While Leitch tearfully appeared on the CBC after she announced her leadership bid, regretting her involvement with the snitch line, she continued to race-bait in other ways — most memorably, her proposal to screen all potential immigrants for “anti-Canadian values.” Her concern about the dangerous values immigrants supposedly packed in their bags on the way to Canada was really a way to rile up her base over thinly-veiled stereotypes against Muslims.
“It’s a Canadian value to respect religions other than the one you might have yourself, to respect other cultures and other sexual orientations. Violence and misogyny, treating women as if they’re a piece of property — those aren’t Canadian values,” she said in an interview with Chatelaine.
She railed against a motion recognizing Islamophobia — two weeks after six men were killed in a mosque
Leitch launched a petition against Liberal MP Iqra Khalid’s M-103 motion — which asked Parliament to recognize Islamophobia and “develop a whole-of-government approach to reducing or eliminating systemic racism and religious discrimination including Islamophobia, in Canada” — claiming it was a threat to free speech. She was one of four Conservative leadership candidates who attended Rebel’s anti-M-103 rally in mid-February 2017 in Toronto, which featured a few hundred people yelling things like “ban Islam” while Faith Goldy, who at the time was a correspondent for Canada’s Breitbart-equivalent, Rebel Media, advocated for a “firewall against sharia creep.”
“It’s great to be in a room full of severely normal people tonight,” said Leitch while addressing the crowd.
She said she’d scrap the Indian Act — and wouldn’t seek consent from First Nations to do it
At an event for young Conservatives in Montreal, Leitch said she wanted to abolish the Indian Act, and didn’t really care for the opinions of those who it would actually impact.
“The people of Canada, and the Parliament of Canada, is supreme,” she said. “And if you think I need to go out and speak to Aboriginal Canadians across the country to ask them for their consent to change the law, it won’t happen. And you know that.”
This kind of imposition feels disgustingly familiar. Robert Jago put it best in his piece for the Institute for Research on Public Policy’s publication Policy Options: “Leitch’s policy towards First Nations people is increasingly looking like an all-out attack on any expression of Indigenous national identity.”
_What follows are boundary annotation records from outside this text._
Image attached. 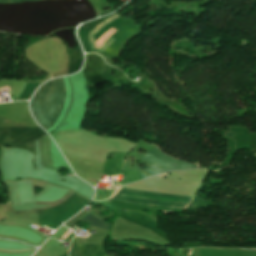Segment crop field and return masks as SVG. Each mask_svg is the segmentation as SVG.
Returning <instances> with one entry per match:
<instances>
[{"label":"crop field","mask_w":256,"mask_h":256,"mask_svg":"<svg viewBox=\"0 0 256 256\" xmlns=\"http://www.w3.org/2000/svg\"><path fill=\"white\" fill-rule=\"evenodd\" d=\"M92 214V213H91ZM89 215V216H87L84 220H82L83 222H87V223H90L91 224V226H94V227H100V228H104V229H110V223H103V221L101 220V219H99V218H97V217H95V216H93V215ZM104 220V219H103Z\"/></svg>","instance_id":"crop-field-5"},{"label":"crop field","mask_w":256,"mask_h":256,"mask_svg":"<svg viewBox=\"0 0 256 256\" xmlns=\"http://www.w3.org/2000/svg\"><path fill=\"white\" fill-rule=\"evenodd\" d=\"M71 233H72V232L69 230V231L62 237V239L65 240Z\"/></svg>","instance_id":"crop-field-6"},{"label":"crop field","mask_w":256,"mask_h":256,"mask_svg":"<svg viewBox=\"0 0 256 256\" xmlns=\"http://www.w3.org/2000/svg\"><path fill=\"white\" fill-rule=\"evenodd\" d=\"M118 18L117 14L112 16L111 18L107 19L106 21H104L103 23H101L99 26H97L95 29H93L89 35L91 43L93 48H97V46H99L104 40H106L111 34H113L116 30H118V28L113 27L110 30H108L106 33H104L97 41V46L94 42V34L100 30L101 28H103L105 25H107L109 22H111L112 20ZM115 39L109 37L102 45H100V47L96 50L99 52H103Z\"/></svg>","instance_id":"crop-field-4"},{"label":"crop field","mask_w":256,"mask_h":256,"mask_svg":"<svg viewBox=\"0 0 256 256\" xmlns=\"http://www.w3.org/2000/svg\"><path fill=\"white\" fill-rule=\"evenodd\" d=\"M120 189L111 197L119 192ZM193 198L121 189L114 200L185 209Z\"/></svg>","instance_id":"crop-field-2"},{"label":"crop field","mask_w":256,"mask_h":256,"mask_svg":"<svg viewBox=\"0 0 256 256\" xmlns=\"http://www.w3.org/2000/svg\"><path fill=\"white\" fill-rule=\"evenodd\" d=\"M166 156L155 147L151 151L143 155L140 159H142L145 163H147L152 168L163 171V172L175 171V170H187V169L197 167L194 164L168 158L169 156L168 157Z\"/></svg>","instance_id":"crop-field-3"},{"label":"crop field","mask_w":256,"mask_h":256,"mask_svg":"<svg viewBox=\"0 0 256 256\" xmlns=\"http://www.w3.org/2000/svg\"><path fill=\"white\" fill-rule=\"evenodd\" d=\"M67 97L68 85L63 77L42 85L32 99V112L47 132L53 129L60 117Z\"/></svg>","instance_id":"crop-field-1"}]
</instances>
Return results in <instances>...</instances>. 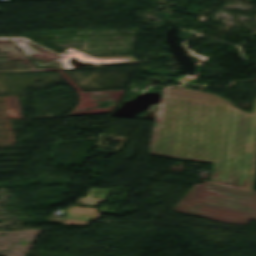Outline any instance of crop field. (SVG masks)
<instances>
[{
  "mask_svg": "<svg viewBox=\"0 0 256 256\" xmlns=\"http://www.w3.org/2000/svg\"><path fill=\"white\" fill-rule=\"evenodd\" d=\"M172 210L246 224L249 219L256 220V194L202 183L195 185Z\"/></svg>",
  "mask_w": 256,
  "mask_h": 256,
  "instance_id": "obj_1",
  "label": "crop field"
},
{
  "mask_svg": "<svg viewBox=\"0 0 256 256\" xmlns=\"http://www.w3.org/2000/svg\"><path fill=\"white\" fill-rule=\"evenodd\" d=\"M166 104L183 106L191 109L207 110V111H215V112H223V113H227L228 111V108H225V107H219V106H213V105H207V104H201V103H195V102H189V101H183V100H177V99H171V98L167 99ZM238 116L239 114L237 113L228 164L213 162L215 155H212V154L157 147L159 135L161 132L160 131L161 126H154L153 128L149 154L175 157V158H181L186 160L213 162L214 165H213L212 174H211V182H208V183L256 193L255 191H252L254 180L241 178L245 156H246L249 133L247 135V141H246V147L244 152L240 178L227 176Z\"/></svg>",
  "mask_w": 256,
  "mask_h": 256,
  "instance_id": "obj_2",
  "label": "crop field"
},
{
  "mask_svg": "<svg viewBox=\"0 0 256 256\" xmlns=\"http://www.w3.org/2000/svg\"><path fill=\"white\" fill-rule=\"evenodd\" d=\"M2 1H25V0H0V2Z\"/></svg>",
  "mask_w": 256,
  "mask_h": 256,
  "instance_id": "obj_3",
  "label": "crop field"
},
{
  "mask_svg": "<svg viewBox=\"0 0 256 256\" xmlns=\"http://www.w3.org/2000/svg\"><path fill=\"white\" fill-rule=\"evenodd\" d=\"M1 11V10H0Z\"/></svg>",
  "mask_w": 256,
  "mask_h": 256,
  "instance_id": "obj_4",
  "label": "crop field"
}]
</instances>
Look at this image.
Oh, and when questioned on the subject, Leitch got testy, responding: “Please understand that I do have 22 letters at the end of my name, I’m not an idiot.”
She promised to defund the CBC
Leitch said supporting the public broadcaster meant an unfair playing field for the rest of Canadian media. “For Canadian democracy to thrive, we need to hear from the different voices in the press” she said in a statement. Not only does this miscast why Canadian media is in trouble, shutting down the CBC is antithetical to what she sought to do — hear from different voices in the press.
So, no, I won’t miss Kellie Leitch. I won’t missed her not-so-coded racially divisive policies, her disrespect for Indigenous people in this country or her disingenuous tears. But I am excited that her seat will be up for grabs — hopefully a female politician who is actually interested in Canadians will throw her hat in the ring.